- Work instructions: All lines below containing "Канавная" are to be listed.

(Beginning of Data to use)

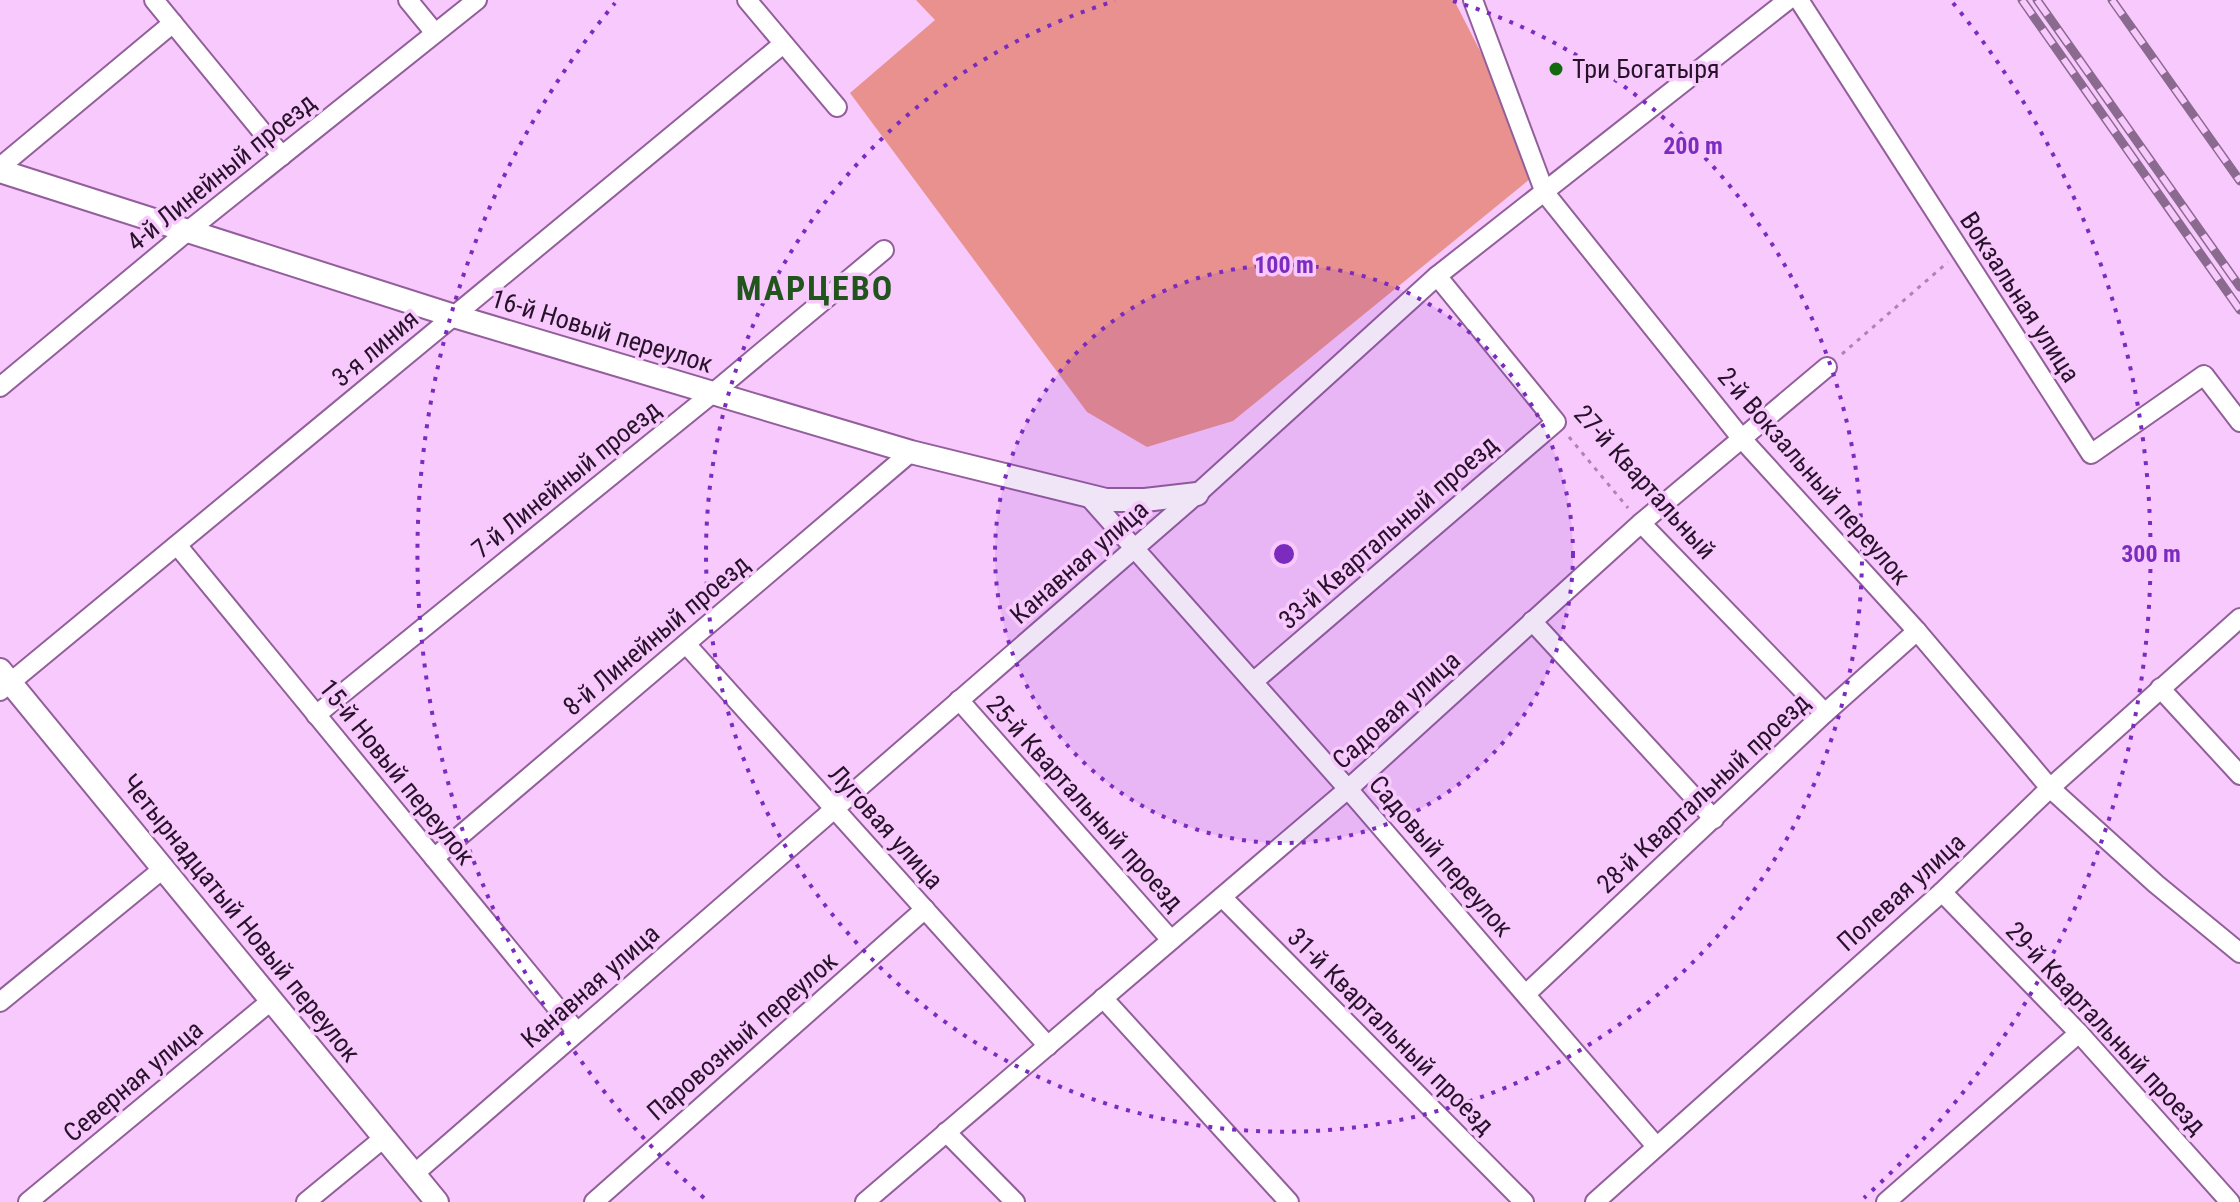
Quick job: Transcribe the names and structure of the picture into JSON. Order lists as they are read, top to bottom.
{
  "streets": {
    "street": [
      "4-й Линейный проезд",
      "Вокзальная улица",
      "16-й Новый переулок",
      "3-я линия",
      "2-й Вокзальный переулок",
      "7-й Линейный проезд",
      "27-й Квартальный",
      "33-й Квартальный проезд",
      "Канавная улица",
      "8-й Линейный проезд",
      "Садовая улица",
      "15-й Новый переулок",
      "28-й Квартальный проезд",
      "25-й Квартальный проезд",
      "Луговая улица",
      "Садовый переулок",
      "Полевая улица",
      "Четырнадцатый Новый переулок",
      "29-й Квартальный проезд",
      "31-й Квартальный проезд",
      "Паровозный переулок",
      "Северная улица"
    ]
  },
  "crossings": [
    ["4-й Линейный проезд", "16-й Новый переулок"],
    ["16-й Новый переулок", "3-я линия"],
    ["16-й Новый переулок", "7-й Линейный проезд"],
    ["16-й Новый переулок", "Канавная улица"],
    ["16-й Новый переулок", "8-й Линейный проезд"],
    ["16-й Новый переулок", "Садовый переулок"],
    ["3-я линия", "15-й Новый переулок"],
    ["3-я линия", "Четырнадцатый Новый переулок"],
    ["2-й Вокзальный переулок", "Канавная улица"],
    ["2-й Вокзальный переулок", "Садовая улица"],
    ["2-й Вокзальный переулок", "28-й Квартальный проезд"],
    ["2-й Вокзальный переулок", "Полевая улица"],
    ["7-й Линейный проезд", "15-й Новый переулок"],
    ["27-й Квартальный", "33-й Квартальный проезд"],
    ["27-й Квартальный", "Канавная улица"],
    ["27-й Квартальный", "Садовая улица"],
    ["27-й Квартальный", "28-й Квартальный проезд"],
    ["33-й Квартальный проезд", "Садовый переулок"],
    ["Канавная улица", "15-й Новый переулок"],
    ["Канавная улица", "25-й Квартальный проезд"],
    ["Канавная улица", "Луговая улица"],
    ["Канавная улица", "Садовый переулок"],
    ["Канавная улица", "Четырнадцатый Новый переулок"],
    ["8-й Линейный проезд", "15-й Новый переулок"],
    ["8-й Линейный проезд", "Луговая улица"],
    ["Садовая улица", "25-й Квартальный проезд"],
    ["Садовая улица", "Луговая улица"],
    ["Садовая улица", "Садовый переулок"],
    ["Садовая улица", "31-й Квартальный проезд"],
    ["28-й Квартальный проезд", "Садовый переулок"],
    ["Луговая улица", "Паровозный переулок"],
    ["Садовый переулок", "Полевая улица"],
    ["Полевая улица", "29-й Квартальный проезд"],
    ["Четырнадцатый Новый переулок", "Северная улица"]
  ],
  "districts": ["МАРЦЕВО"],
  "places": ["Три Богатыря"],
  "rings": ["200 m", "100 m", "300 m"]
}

(End of Data to use)

- Solved exercise:
      "Канавная улица",
    ["16-й Новый переулок", "Канавная улица"],
    ["2-й Вокзальный переулок", "Канавная улица"],
    ["27-й Квартальный", "Канавная улица"],
    ["Канавная улица", "15-й Новый переулок"],
    ["Канавная улица", "25-й Квартальный проезд"],
    ["Канавная улица", "Луговая улица"],
    ["Канавная улица", "Садовый переулок"],
    ["Канавная улица", "Четырнадцатый Новый переулок"],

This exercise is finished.